Methods. Salmonella typhimurium strains TA1535, TA1537, TA98, TA100 and Escherichia coli strain WP2uvrA^-were treated with suspensions of the test material using the Ames plate incorporation method at five dose levels, in triplicate, both with and without the addition of a rat liver homogenate metabolising system (10% liver S9 in standard co-factors). The dose range was determined in a preliminary toxicity assay and was 50 to 5000 µg/plate in the first experiment. The experiment was repeated on a separate day using the same dose range as Experiment 1, fresh cultures of the bacterial strains and fresh test material formulations.

Results. The vehicle (acetone) control plates gave counts of revertant colonies within the normal range. All of the positive control chemicals used in the test induced marked increases in the frequency of revertant colonies, both with and without metabolic activation. Thus, the sensitivity of the assay and the efficacy of the S9-mix were validated.
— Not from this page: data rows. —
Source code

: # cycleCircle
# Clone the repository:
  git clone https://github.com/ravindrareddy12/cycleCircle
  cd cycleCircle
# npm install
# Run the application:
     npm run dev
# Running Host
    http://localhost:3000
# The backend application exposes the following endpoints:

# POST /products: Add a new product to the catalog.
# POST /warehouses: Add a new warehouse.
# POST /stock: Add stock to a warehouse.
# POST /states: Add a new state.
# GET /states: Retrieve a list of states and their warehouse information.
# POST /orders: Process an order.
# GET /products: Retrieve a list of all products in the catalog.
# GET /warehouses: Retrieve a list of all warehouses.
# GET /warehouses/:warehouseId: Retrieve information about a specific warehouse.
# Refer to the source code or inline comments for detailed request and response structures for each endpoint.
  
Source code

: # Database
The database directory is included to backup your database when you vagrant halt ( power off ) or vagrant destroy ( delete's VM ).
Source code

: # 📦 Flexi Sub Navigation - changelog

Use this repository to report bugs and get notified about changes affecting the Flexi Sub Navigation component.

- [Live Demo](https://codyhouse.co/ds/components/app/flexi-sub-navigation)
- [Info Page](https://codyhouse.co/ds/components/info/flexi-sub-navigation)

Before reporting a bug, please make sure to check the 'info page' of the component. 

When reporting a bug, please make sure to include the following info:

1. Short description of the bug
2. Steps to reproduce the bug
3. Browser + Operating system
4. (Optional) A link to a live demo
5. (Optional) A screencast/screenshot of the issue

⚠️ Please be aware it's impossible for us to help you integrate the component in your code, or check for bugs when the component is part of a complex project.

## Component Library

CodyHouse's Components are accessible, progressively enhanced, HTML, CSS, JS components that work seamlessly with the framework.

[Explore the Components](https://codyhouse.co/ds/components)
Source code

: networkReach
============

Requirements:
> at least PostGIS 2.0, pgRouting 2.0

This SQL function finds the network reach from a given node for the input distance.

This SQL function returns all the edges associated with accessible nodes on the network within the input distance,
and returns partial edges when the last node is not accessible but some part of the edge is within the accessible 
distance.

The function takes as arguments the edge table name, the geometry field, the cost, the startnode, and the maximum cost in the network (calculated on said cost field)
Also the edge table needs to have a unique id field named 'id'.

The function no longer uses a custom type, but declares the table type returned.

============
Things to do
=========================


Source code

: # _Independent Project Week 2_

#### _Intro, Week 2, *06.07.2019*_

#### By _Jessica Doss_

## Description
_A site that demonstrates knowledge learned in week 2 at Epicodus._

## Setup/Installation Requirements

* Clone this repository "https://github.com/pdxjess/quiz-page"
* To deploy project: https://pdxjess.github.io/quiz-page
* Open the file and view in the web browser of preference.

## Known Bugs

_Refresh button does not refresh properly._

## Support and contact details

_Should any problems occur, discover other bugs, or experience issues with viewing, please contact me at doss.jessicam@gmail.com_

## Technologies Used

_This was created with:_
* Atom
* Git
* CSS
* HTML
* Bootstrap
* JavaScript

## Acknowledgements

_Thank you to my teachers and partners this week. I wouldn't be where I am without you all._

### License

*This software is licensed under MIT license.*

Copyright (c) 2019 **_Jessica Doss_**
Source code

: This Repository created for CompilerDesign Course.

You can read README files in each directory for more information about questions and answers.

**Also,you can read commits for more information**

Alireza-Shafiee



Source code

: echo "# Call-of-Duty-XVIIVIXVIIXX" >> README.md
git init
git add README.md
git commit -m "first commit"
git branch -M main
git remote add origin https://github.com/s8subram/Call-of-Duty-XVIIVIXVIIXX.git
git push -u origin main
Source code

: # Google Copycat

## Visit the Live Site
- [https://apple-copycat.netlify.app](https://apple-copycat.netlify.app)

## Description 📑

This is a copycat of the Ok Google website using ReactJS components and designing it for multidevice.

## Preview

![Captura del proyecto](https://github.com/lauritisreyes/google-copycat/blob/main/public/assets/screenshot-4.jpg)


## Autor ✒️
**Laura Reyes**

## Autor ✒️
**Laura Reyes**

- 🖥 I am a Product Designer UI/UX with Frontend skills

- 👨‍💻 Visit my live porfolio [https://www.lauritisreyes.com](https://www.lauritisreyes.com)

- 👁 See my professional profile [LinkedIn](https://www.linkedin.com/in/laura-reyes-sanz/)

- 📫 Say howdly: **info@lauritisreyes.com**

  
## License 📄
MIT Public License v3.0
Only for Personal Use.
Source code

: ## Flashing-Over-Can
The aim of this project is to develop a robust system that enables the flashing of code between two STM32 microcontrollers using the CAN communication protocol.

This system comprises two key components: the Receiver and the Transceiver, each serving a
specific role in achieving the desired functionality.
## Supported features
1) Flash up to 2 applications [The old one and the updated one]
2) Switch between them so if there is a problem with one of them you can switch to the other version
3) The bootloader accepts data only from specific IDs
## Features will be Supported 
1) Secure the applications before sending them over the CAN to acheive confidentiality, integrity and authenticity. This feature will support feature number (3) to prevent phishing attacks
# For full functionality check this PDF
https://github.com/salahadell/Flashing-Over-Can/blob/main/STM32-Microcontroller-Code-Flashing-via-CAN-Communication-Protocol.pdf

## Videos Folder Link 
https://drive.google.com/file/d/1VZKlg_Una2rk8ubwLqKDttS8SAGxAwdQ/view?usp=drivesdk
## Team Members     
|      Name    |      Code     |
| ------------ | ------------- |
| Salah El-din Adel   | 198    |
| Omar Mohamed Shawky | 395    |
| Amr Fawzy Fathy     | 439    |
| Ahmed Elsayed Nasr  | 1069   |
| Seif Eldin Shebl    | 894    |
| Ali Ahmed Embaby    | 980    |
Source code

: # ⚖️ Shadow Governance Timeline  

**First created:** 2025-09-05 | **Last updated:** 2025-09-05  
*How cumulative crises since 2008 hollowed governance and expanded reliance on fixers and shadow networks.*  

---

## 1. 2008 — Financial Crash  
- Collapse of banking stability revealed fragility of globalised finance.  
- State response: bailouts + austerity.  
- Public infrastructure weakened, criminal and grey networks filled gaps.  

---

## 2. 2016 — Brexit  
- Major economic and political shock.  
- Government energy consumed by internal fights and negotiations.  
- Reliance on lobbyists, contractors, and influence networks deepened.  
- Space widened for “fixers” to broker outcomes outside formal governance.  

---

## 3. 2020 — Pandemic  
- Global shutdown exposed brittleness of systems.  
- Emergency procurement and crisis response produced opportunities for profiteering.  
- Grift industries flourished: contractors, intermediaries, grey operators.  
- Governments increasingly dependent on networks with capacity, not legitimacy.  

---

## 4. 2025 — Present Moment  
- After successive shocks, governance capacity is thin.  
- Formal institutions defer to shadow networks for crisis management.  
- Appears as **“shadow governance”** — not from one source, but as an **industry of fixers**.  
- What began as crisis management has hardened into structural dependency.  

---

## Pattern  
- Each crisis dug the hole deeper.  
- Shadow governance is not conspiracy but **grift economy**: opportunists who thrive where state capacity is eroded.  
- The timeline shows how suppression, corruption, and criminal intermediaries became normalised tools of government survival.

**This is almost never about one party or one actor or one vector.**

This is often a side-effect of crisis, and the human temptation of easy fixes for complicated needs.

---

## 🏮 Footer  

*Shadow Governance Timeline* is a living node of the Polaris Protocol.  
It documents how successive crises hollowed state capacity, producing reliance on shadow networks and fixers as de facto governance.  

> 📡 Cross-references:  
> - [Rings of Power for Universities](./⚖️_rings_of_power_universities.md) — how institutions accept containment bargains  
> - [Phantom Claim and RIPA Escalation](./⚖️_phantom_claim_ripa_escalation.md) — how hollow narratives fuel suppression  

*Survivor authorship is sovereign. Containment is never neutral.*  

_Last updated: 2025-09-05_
The test material caused no visible reduction in the growth of the bacterial background lawn at any dose level. However, a small decrease in the frequency of revertant colonies was observed in most of the tester strains with and without S9-mix at 5000 µg/plate. The test material was, therefore, tested up to the maximum recommended dose level of 5000 µg/plate. A white, oily precipitate was observed at 5000 µg/plate, this did not prevent the scoring of revertant colonies.

No significant increases in the frequency of revertant colonies were recorded for any of the bacterial strains, with any dose of the test material, either with or without metabolic activation.

Conclusion.The test material was considered to be non-mutagenic under the conditions of this test.